PathRadar

Introduction

Currently, over 80,000 autonomous systems (ASes) on the Internet utilize the Border Gateway Protocol (BGP) to route packets between source and destination ASes. Accurately inferring fine-grained AS routing paths, such as prefix-specific paths and multiple paths between source-destination AS pairs, is critical for the operation and optimization of the Internet. The valley-free principle is commonly employed to characterize these paths, where an AS path typically consists of zero or more customer-to-provider (c2p) links, followed by zero or one peer-to-peer (p2p) link, and concludes with zero or more provider-to-customer (p2c) links.

Existing approaches attempt to infer AS paths by leveraging AS policies or stitching together observed AS paths to form new inferred paths. However, these methods face challenges in terms of accuracy and completeness. Specifically, overly simplistic generalizations of AS policies are inadequate for capturing complex AS routing behaviors, while limited and biased observations hinder the comprehensive reconstruction of large-scale Internet paths. Furthermore, existing methods neglect the inference of valley-free paths, which constitute approximately 10% of all paths.

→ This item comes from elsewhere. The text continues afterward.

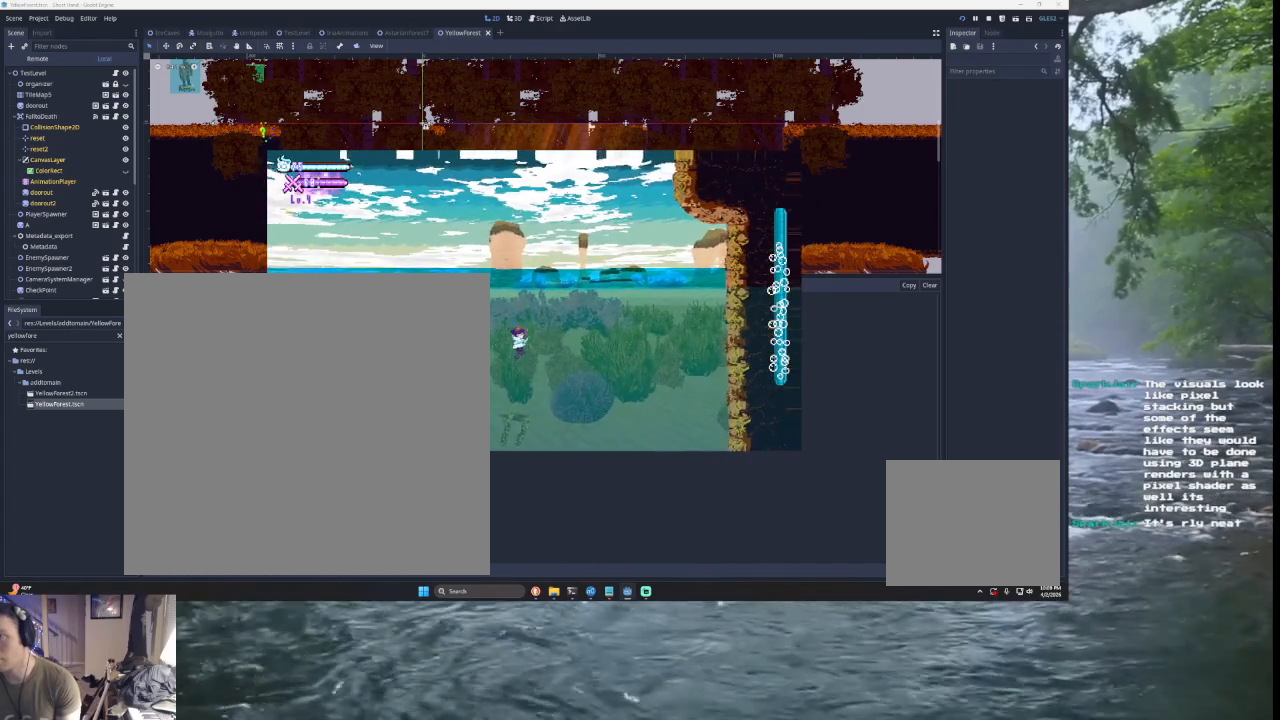
{"buttons": [], "left_stick": "right", "right_stick": "center", "events": []}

To address these limitations, we propose PathRadar, a framework designed to infer fine-grained AS paths. PathRadar categorizes ASes into core ASes and shell ASes based on policy complexity and observation adequacy, enabling policy-based and stitching-based methods to leverage their respective strengths. Additionally, it introduces a progressive learning process (PLP) to enhance inference accuracy and completeness. As a result, PathRadar improves the accuracy and completeness of AS-level path inference by 1.5–6.7 times, boosts prefix-specific path inference accuracy by up to 8.9 times, and achieves ~90% accuracy and completeness in inferring non-valley-free paths.

Challenges and Basic Ideas

#(AS pairs) with different #(optimal paths)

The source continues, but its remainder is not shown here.